• To do
Every record must come back unchanged, apart from the pictures, which are dropped.

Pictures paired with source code
+++
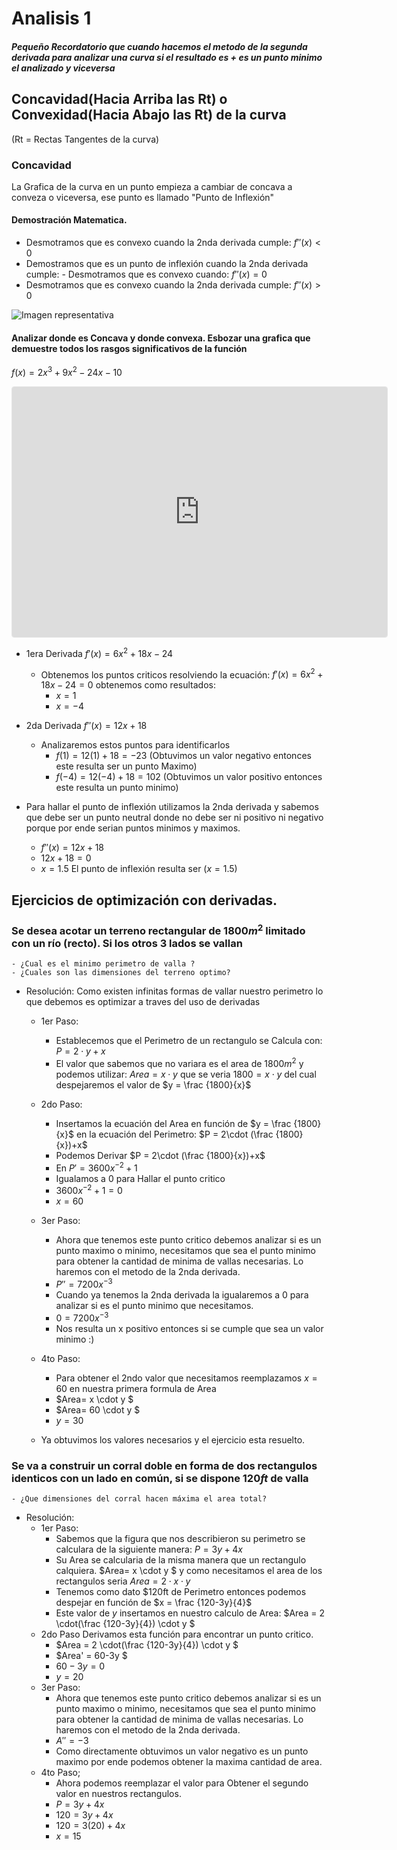 # Analisis 1
##### Pequeño Recordatorio que cuando hacemos el metodo de la segunda derivada para analizar una curva si el resultado es + es un punto minimo el analizado y viceversa
## Concavidad(Hacia Arriba las Rt) o Convexidad(Hacia Abajo las Rt) de la curva
(Rt = Rectas Tangentes de la curva)
### Concavidad
La Grafica de la curva en un punto empieza a cambiar de concava a conveza o viceversa, ese punto es llamado "Punto de Inflexión"

#### Demostración Matematica.
- Desmotramos que es convexo cuando la 2nda derivada cumple: $f''(x)<0$ 
- Demostramos que es un punto de inflexión cuando la 2nda derivada cumple: - Desmotramos que es convexo cuando: $f''(x)=0$
- Desmotramos que es convexo cuando la 2nda derivada cumple: $f''(x)>0$ 

![Imagen representativa](https://calculo.cc/temas/temas_bachillerato/primero_ciencias_sociales/funciones_derivadas_apli/imagenes/teoria/concavidad_convexidad/concava_convexa_graf.gif)

#### Analizar donde es Concava y donde convexa. Esbozar una grafica que demuestre todos los rasgos significativos de la función
$f(x)=2x^3+9x^2-24x-10$ 
<iframe src="https://www.geogebra.org/calculator/uqr8u6dw?embed" width="600" height="400" allowfullscreen style="border: 1px solid #e4e4e4;border-radius: 4px;" frameborder="0"></iframe>

- 1era Derivada $f'(x)=6x^2+18x-24$ 
    - Obtenemos los puntos criticos resolviendo la ecuación: $f'(x)=6x^2+18x-24 = 0$ 
    obtenemos como resultados:
        - $x=1$
        - $x=-4$

- 2da Derivada $f''(x)=12x+18$
    - Analizaremos estos puntos para identificarlos
        - $f(1)=12(1)+18=-23$ (Obtuvimos un valor negativo entonces este resulta ser un punto Maximo)
        - $f(-4)=12(-4)+18=102$ (Obtuvimos un valor positivo entonces este resulta un punto minimo)
- Para hallar el punto de inflexión utilizamos la 2nda derivada y sabemos que debe ser un punto neutral donde no debe ser ni positivo ni negativo porque por ende serian puntos minimos y maximos.
    - $f''(x)=12x+18$
    - $12x+18=0$
    - $x=1.5$
El punto de inflexión resulta ser ($x = 1.5$)

## Ejercicios de optimización con derivadas.
###  Se desea acotar un terreno rectangular de $1800m^2$ limitado con un río (recto). Si los otros 3 lados se vallan 
    - ¿Cual es el minimo perimetro de valla ? 
    - ¿Cuales son las dimensiones del terreno optimo? 
- Resolución:
Como existen infinitas formas de vallar nuestro perimetro lo que debemos es optimizar a traves del uso de derivadas
    - 1er Paso:
        - Establecemos que el Perimetro de un rectangulo se Calcula con: $P = 2\cdot y+x$
        - El valor que sabemos que no variara es el area de $1800m^2$ y podemos utilizar: $Area= x \cdot y$ que se veria $1800 = x \cdot y$ del cual despejaremos el valor de $y = \frac {1800}{x}$
        
    - 2do Paso:
        - Insertamos la ecuación del Area en función de $y = \frac {1800}{x}$ en la ecuación del Perimetro: $P = 2\cdot (\frac {1800}{x})+x$
        - Podemos Derivar $P = 2\cdot (\frac {1800}{x})+x$
        - En $P' = 3600x^{-2} + 1$
        - Igualamos a $0$ para Hallar el punto critico
        - $3600x^{-2} + 1=0$
        - $x=60$
    - 3er Paso:
        - Ahora que tenemos este punto critico debemos analizar si es un punto maximo o minimo, necesitamos que sea el punto minimo para obtener la cantidad de minima de vallas necesarias. Lo haremos con el metodo de la 2nda derivada.
        - $P''=7200x^{-3}$
        - Cuando ya tenemos la 2nda derivada la igualaremos a 0 para analizar si es el punto minimo que necesitamos.
        - $0=7200x^{-3}$
        - Nos resulta un x positivo entonces si se cumple que sea un valor minimo :)
    - 4to Paso:
        - Para obtener el 2ndo valor que necesitamos reemplazamos $x=60$ en nuestra primera formula de Area
        - $Area= x \cdot y $
        - $Area= 60 \cdot y $
        - $y = 30$
    - Ya obtuvimos los valores necesarios y el ejercicio esta resuelto.
### Se va a construir un corral doble en forma de dos rectangulos identicos con un lado en común, si se dispone $120ft$ de valla 
    - ¿Que dimensiones del corral hacen máxima el area total?
- Resolución:
    - 1er Paso: 
        - Sabemos que la figura que nos describieron su perimetro se calculara de la siguiente manera: $P= 3y + 4x$
        - Su Area se calcularia de la misma manera que un rectangulo calquiera. $Area= x \cdot y $ y como necesitamos el area de los rectangulos seria $Area = 2\cdot x\cdot y$
        - Tenemos como dato $120ft de Perimetro entonces podemos despejar en función de $x = \frac {120-3y}{4}$
        - Este valor de $y$ insertamos en nuestro calculo de Area: $Area = 2 \cdot(\frac {120-3y}{4}) \cdot y $
    - 2do Paso Derivamos esta función para encontrar un punto critico.
        - $Area = 2 \cdot(\frac {120-3y}{4}) \cdot y $
        - $Area' = 60-3y $
        - $60-3y=0$
        - $y=20$
    - 3er Paso:
        - Ahora que tenemos este punto critico debemos analizar si es un punto maximo o minimo, necesitamos que sea el punto minimo para obtener la cantidad de minima de vallas necesarias. Lo haremos con el metodo de la 2nda derivada.
        - $A''=-3$
        - Como directamente obtuvimos un valor negativo es un punto maximo por ende podemos obtener la maxima cantidad de area.
    - 4to Paso;
        - Ahora podemos reemplazar el valor para Obtener el segundo valor en nuestros rectangulos. 
        - $P= 3y + 4x$
        - $120= 3y + 4x$
        - $120= 3(20) + 4x$
        - $x = 15$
+++
• Result for this exercise
 # Analisis 1
##### Pequeño Recordatorio que cuando hacemos el metodo de la segunda derivada para analizar una curva si el resultado es + es un punto minimo el analizado y viceversa
## Concavidad(Hacia Arriba las Rt) o Convexidad(Hacia Abajo las Rt) de la curva
(Rt = Rectas Tangentes de la curva)
### Concavidad
La Grafica de la curva en un punto empieza a cambiar de concava a conveza o viceversa, ese punto es llamado "Punto de Inflexión"

#### Demostración Matematica.
- Desmotramos que es convexo cuando la 2nda derivada cumple: $f''(x)<0$ 
- Demostramos que es un punto de inflexión cuando la 2nda derivada cumple: - Desmotramos que es convexo cuando: $f''(x)=0$
- Desmotramos que es convexo cuando la 2nda derivada cumple: $f''(x)>0$ 

![Imagen representativa](https://calculo.cc/temas/temas_bachillerato/primero_ciencias_sociales/funciones_derivadas_apli/imagenes/teoria/concavidad_convexidad/concava_convexa_graf.gif)

#### Analizar donde es Concava y donde convexa. Esbozar una grafica que demuestre todos los rasgos significativos de la función
$f(x)=2x^3+9x^2-24x-10$ 
<iframe src="https://www.geogebra.org/calculator/uqr8u6dw?embed" width="600" height="400" allowfullscreen style="border: 1px solid #e4e4e4;border-radius: 4px;" frameborder="0"></iframe>

- 1era Derivada $f'(x)=6x^2+18x-24$ 
    - Obtenemos los puntos criticos resolviendo la ecuación: $f'(x)=6x^2+18x-24 = 0$ 
    obtenemos como resultados:
        - $x=1$
        - $x=-4$

- 2da Derivada $f''(x)=12x+18$
    - Analizaremos estos puntos para identificarlos
        - $f(1)=12(1)+18=-23$ (Obtuvimos un valor negativo entonces este resulta ser un punto Maximo)
        - $f(-4)=12(-4)+18=102$ (Obtuvimos un valor positivo entonces este resulta un punto minimo)
- Para hallar el punto de inflexión utilizamos la 2nda derivada y sabemos que debe ser un punto neutral donde no debe ser ni positivo ni negativo porque por ende serian puntos minimos y maximos.
    - $f''(x)=12x+18$
    - $12x+18=0$
    - $x=1.5$
El punto de inflexión resulta ser ($x = 1.5$)

## Ejercicios de optimización con derivadas.
###  Se desea acotar un terreno rectangular de $1800m^2$ limitado con un río (recto). Si los otros 3 lados se vallan 
    - ¿Cual es el minimo perimetro de valla ? 
    - ¿Cuales son las dimensiones del terreno optimo? 
- Resolución:
Como existen infinitas formas de vallar nuestro perimetro lo que debemos es optimizar a traves del uso de derivadas
    - 1er Paso:
        - Establecemos que el Perimetro de un rectangulo se Calcula con: $P = 2\cdot y+x$
        - El valor que sabemos que no variara es el area de $1800m^2$ y podemos utilizar: $Area= x \cdot y$ que se veria $1800 = x \cdot y$ del cual despejaremos el valor de $y = \frac {1800}{x}$
        
    - 2do Paso:
        - Insertamos la ecuación del Area en función de $y = \frac {1800}{x}$ en la ecuación del Perimetro: $P = 2\cdot (\frac {1800}{x})+x$
        - Podemos Derivar $P = 2\cdot (\frac {1800}{x})+x$
        - En $P' = 3600x^{-2} + 1$
        - Igualamos a $0$ para Hallar el punto critico
        - $3600x^{-2} + 1=0$
        - $x=60$
    - 3er Paso:
        - Ahora que tenemos este punto critico debemos analizar si es un punto maximo o minimo, necesitamos que sea el punto minimo para obtener la cantidad de minima de vallas necesarias. Lo haremos con el metodo de la 2nda derivada.
        - $P''=7200x^{-3}$
        - Cuando ya tenemos la 2nda derivada la igualaremos a 0 para analizar si es el punto minimo que necesitamos.
        - $0=7200x^{-3}$
        - Nos resulta un x positivo entonces si se cumple que sea un valor minimo :)
    - 4to Paso:
        - Para obtener el 2ndo valor que necesitamos reemplazamos $x=60$ en nuestra primera formula de Area
        - $Area= x \cdot y $
        - $Area= 60 \cdot y $
        - $y = 30$
    - Ya obtuvimos los valores necesarios y el ejercicio esta resuelto.
### Se va a construir un corral doble en forma de dos rectangulos identicos con un lado en común, si se dispone $120ft$ de valla 
    - ¿Que dimensiones del corral hacen máxima el area total?
- Resolución:
    - 1er Paso: 
        - Sabemos que la figura que nos describieron su perimetro se calculara de la siguiente manera: $P= 3y + 4x$
        - Su Area se calcularia de la misma manera que un rectangulo calquiera. $Area= x \cdot y $ y como necesitamos el area de los rectangulos seria $Area = 2\cdot x\cdot y$
        - Tenemos como dato $120ft de Perimetro entonces podemos despejar en función de $x = \frac {120-3y}{4}$
        - Este valor de $y$ insertamos en nuestro calculo de Area: $Area = 2 \cdot(\frac {120-3y}{4}) \cdot y $
    - 2do Paso Derivamos esta función para encontrar un punto critico.
        - $Area = 2 \cdot(\frac {120-3y}{4}) \cdot y $
        - $Area' = 60-3y $
        - $60-3y=0$
        - $y=20$
    - 3er Paso:
        - Ahora que tenemos este punto critico debemos analizar si es un punto maximo o minimo, necesitamos que sea el punto minimo para obtener la cantidad de minima de vallas necesarias. Lo haremos con el metodo de la 2nda derivada.
        - $A''=-3$
        - Como directamente obtuvimos un valor negativo es un punto maximo por ende podemos obtener la maxima cantidad de area.
    - 4to Paso;
        - Ahora podemos reemplazar el valor para Obtener el segundo valor en nuestros rectangulos. 
        - $P= 3y + 4x$
        - $120= 3y + 4x$
        - $120= 3(20) + 4x$
        - $x = 15$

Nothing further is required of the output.